[PROVIDED DATA Boundary: Start]

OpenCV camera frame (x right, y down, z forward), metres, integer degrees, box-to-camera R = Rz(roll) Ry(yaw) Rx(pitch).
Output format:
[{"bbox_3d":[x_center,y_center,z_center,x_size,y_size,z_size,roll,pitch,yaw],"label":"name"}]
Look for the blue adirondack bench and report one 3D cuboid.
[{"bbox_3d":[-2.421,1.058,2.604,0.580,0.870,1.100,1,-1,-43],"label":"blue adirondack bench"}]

[PROVIDED DATA Boundary: End]
[PROVIDED DATA Boundary: Start]

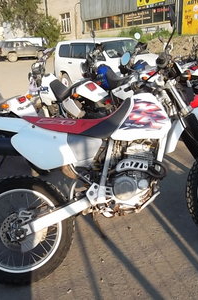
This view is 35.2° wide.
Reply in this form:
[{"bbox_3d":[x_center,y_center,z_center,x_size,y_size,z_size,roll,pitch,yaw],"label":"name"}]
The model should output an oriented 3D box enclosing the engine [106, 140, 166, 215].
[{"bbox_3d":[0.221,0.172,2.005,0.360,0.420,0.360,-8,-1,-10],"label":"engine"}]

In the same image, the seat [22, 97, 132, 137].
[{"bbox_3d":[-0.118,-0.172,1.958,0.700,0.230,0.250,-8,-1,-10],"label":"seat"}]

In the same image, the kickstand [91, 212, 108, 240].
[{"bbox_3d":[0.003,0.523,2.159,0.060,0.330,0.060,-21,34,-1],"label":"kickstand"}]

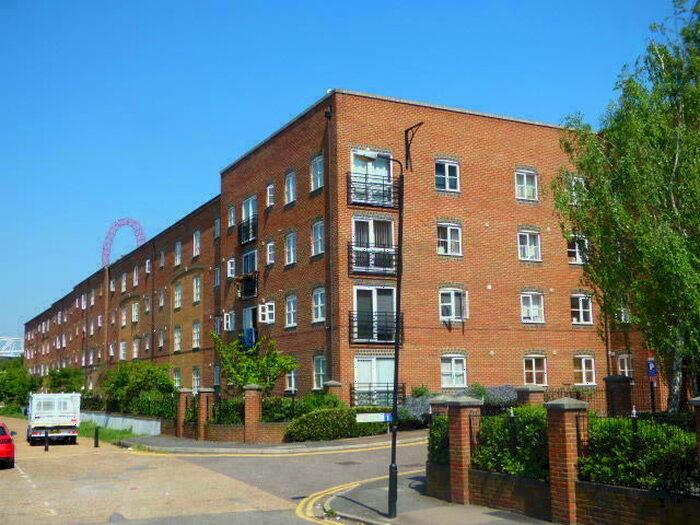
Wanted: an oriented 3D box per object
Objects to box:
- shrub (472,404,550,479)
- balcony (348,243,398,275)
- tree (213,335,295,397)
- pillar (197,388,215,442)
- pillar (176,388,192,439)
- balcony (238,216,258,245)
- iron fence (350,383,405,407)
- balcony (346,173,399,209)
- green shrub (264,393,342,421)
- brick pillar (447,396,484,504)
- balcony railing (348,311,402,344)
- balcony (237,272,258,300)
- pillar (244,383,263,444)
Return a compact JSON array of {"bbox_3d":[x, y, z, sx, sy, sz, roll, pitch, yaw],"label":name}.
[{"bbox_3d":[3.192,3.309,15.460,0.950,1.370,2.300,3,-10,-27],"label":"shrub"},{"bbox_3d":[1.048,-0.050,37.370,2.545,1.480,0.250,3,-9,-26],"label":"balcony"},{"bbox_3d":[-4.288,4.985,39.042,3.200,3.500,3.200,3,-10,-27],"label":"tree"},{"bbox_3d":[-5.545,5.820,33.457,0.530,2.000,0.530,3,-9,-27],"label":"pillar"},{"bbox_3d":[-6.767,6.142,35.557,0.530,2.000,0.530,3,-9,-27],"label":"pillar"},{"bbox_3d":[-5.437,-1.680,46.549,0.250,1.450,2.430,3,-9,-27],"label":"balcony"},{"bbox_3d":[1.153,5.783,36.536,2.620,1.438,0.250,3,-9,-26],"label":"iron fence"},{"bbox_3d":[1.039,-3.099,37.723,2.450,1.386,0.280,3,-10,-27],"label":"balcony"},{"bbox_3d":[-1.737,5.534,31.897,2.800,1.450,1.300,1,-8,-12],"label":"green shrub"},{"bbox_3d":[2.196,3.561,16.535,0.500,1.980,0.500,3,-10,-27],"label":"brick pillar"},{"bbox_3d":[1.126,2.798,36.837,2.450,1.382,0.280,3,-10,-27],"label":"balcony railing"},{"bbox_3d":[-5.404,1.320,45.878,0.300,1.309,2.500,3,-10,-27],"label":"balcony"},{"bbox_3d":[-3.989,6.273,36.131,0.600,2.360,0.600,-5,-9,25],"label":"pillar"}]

[PROVIDED DATA Boundary: End]
[PROVIDED DATA Boundary: Start]

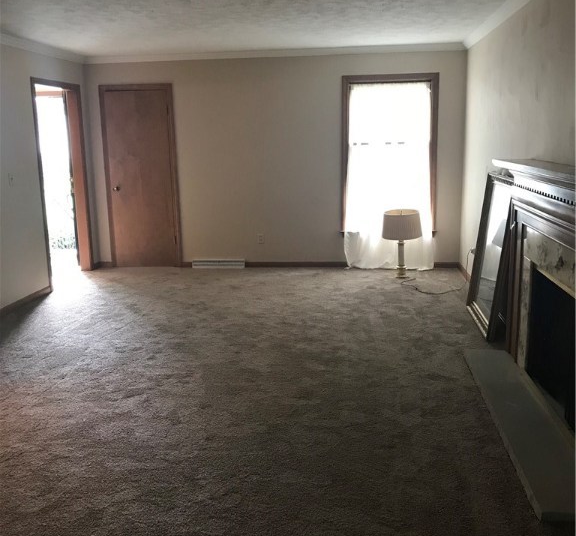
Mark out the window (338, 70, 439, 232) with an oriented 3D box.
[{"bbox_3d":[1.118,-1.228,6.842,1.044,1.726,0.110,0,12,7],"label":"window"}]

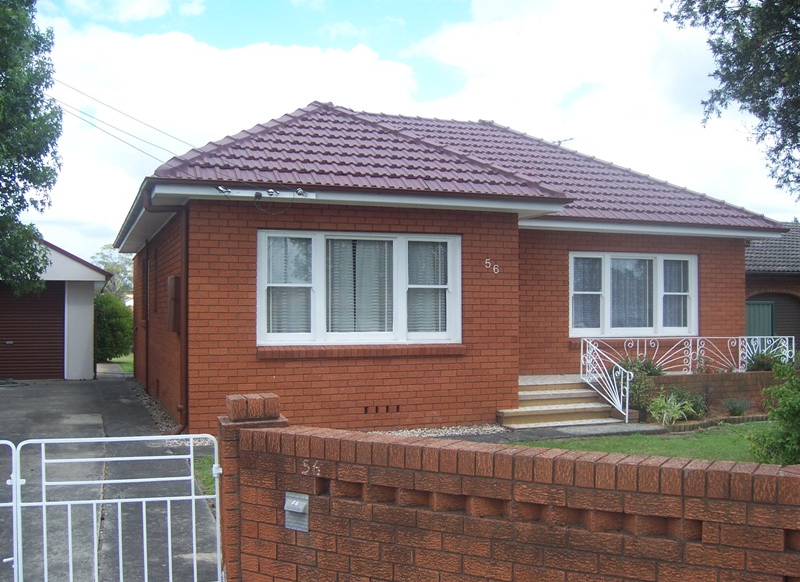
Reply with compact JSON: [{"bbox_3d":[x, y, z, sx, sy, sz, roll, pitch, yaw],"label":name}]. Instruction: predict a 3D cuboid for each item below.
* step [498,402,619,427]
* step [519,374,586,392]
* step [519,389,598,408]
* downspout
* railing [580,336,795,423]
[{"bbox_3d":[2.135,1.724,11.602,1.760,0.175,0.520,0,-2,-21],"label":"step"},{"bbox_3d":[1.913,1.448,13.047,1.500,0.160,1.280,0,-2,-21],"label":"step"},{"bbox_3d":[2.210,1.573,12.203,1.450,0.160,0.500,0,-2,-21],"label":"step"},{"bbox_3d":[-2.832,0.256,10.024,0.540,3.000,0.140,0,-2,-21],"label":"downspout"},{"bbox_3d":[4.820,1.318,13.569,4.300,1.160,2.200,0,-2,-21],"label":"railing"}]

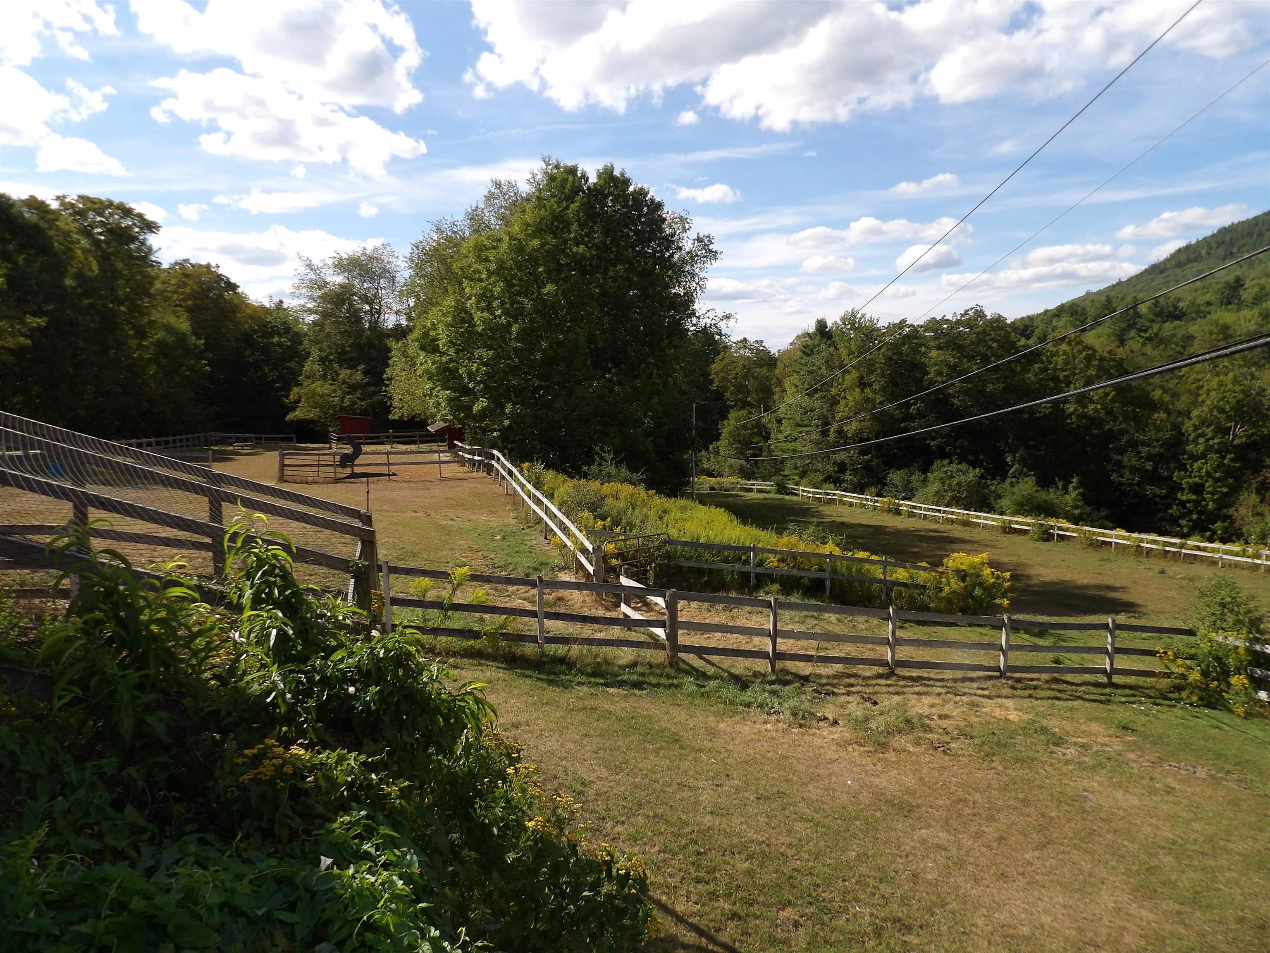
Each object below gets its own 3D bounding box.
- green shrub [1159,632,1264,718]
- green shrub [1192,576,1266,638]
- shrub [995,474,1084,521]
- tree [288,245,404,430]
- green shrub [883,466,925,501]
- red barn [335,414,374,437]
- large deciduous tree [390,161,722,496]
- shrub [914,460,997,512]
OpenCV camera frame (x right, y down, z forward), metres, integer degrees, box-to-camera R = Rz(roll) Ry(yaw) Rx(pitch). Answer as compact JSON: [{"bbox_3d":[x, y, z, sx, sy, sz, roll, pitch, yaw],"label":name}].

[PROVIDED DATA Boundary: End]

Pick out the lines above containing the word "degrees", then copy them.

## EXERCISE RESPONSE:
OpenCV camera frame (x right, y down, z forward), metres, integer degrees, box-to-camera R = Rz(roll) Ry(yaw) Rx(pitch).
OpenCV camera frame (x right, y down, z forward), metres, integer degrees, box-to-camera R = Rz(roll) Ry(yaw) Rx(pitch). Answer as compact JSON: [{"bbox_3d":[x, y, z, sx, sy, sz, roll, pitch, yaw],"label":name}].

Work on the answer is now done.